A população carcerária do Brasil conseguiu ultrapassar a russa e só ficou atrás dos Estados Unidos e da China. Enquanto a russa tem 607 mil, a do Brasil tem 726 mil de detentos. Já os americanos e os chineses estão no topo da lista, com 2 milhões e 1,6 milhão de pessoas presas, respectivamente. Os dados são do Levantamento Nacional de informações Penitenciárias (Infopen).

Pelo menos 40% dos encarcerados no Brasil são presos provisórios e aguardam julgamento. O que contribui para que país tenha uma das maiores taxas de encarceramento por 100.000 habitantes. Ele atinge 342, passando os chineses com 118 presos por 100 mil habitantes. Esse índice só é mais alto nos EUA (666) e na Rússia (448). O Brasil é frequente crescimento da taxa desde 1995.
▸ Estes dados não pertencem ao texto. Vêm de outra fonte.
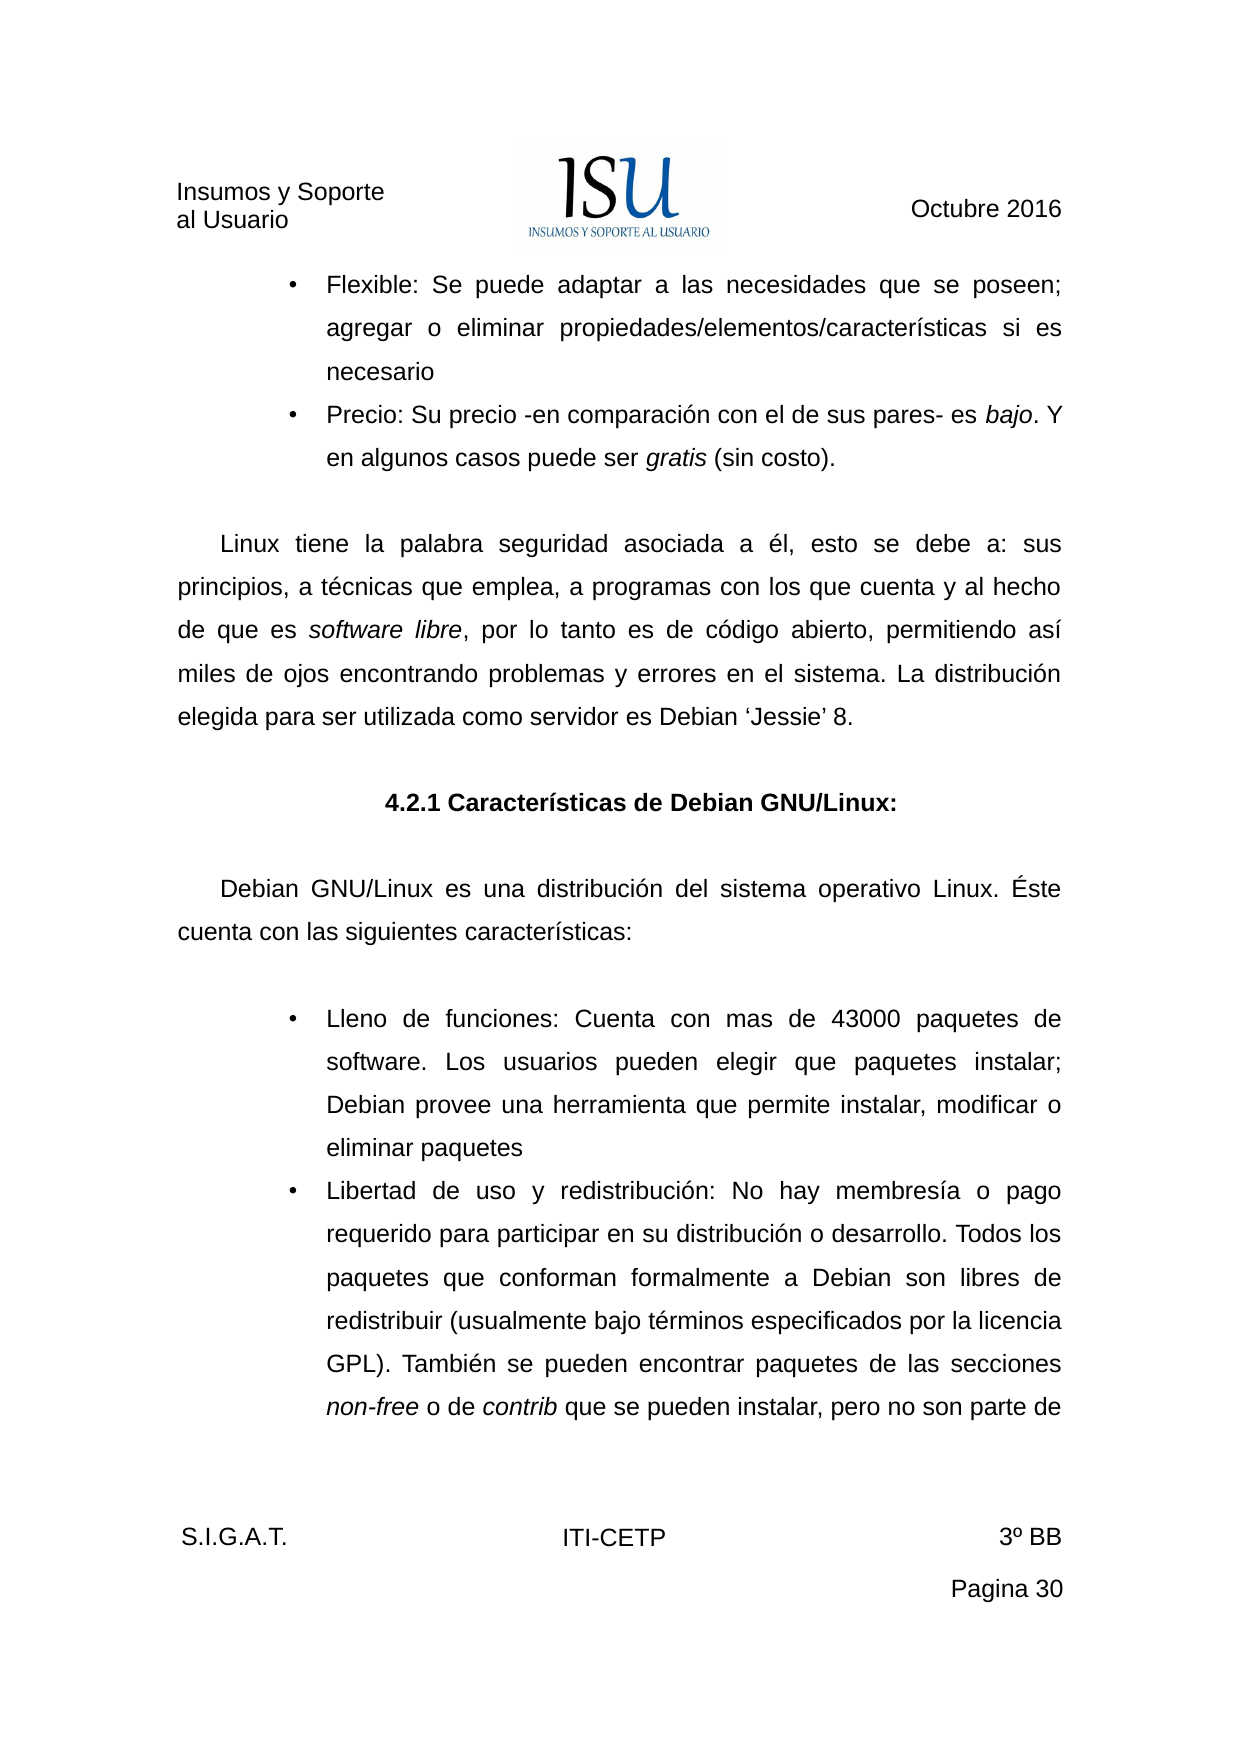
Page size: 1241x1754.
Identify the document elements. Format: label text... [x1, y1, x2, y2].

list Flexible: Se puede adaptar a las necesidades que se poseen; agregar o eliminar propiedades/elementos/características si es necesario [288, 270, 1063, 385]
text Debian GNU/Linux es una distribución del sistema operativo Linux. Éste cuenta con las siguientes características: [177, 874, 1063, 946]
list Libertad de uso y redistribución: No hay membresía o pago requerido para participar en su distribución o desarrollo. Todos los paquetes que conforman formalmente a Debian son libres de redistribuir (usualmente bajo términos especificados por la licencia GPL). También se pueden encontrar paquetes de las secciones non-free o de contrib que se pueden instalar, pero no son parte de [288, 1176, 1063, 1421]
text 4.2.1 Características de Debian GNU/Linux: [177, 788, 1063, 817]
picture [517, 138, 723, 252]
list Lleno de funciones: Cuenta con mas de 43000 paquetes de software. Los usuarios pueden elegir que paquetes instalar; Debian provee una herramienta que permite instalar, modificar o eliminar paquetes [288, 1003, 1063, 1162]
list Precio: Su precio -en comparación con el de sus pares- es bajo. Y en algunos casos puede ser gratis (sin costo). [288, 400, 1063, 472]
text Linux tiene la palabra seguridad asociada a él, esto se debe a: sus principios, a técnicas que emplea, a programas con los que cuenta y al hecho de que es software libre, por lo tanto es de código abierto, permitiendo así miles de ojos encontrando problemas y errores en el sistema. La distribución elegida para ser utilizada como servidor es Debian ‘Jessie’ 8. [177, 529, 1063, 730]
Ao compararmos com 1990, ano em que esse levantamento foi feito pela primeira vez, a população carcerária saltou de 90 mil para 726 mil. Cabe destacar que nesse período a população brasileira cresceu apenas 39%. Estão inclusas nesses números as pessoas presas por condenação e aquelas que aguardam julgamento.

Maioria população carcerária do Brasil vive em unidades superlotadas

Do outro lado, o número de vagas no sistema penitenciário brasileiro diminuiu. Foram cortadas 3.152 vagas e entraram 28.094 novos presos entre o fim de 2015 e o primeiro semestre de 2016. Com isso a taxa de ocupação nas prisões brasileiras saltou de 188% para 197%. No geral, nove em cada 10 detentos vivem em unidades superlotadas. Segundo o Ministério da Justiça, o limite recomendado é no máximo 137,5%. Mas todos os Estados já ultrapassaram esse número.

Em relação ao perfil dos detentos, continua sendo homens negros (64%) entre as idades de 18 a 29 anos (30%), com ensino fundamental incompleto (75%) presa por crimes ligados ao tráfico de drogas (30%) ou roubos e furtos (22%).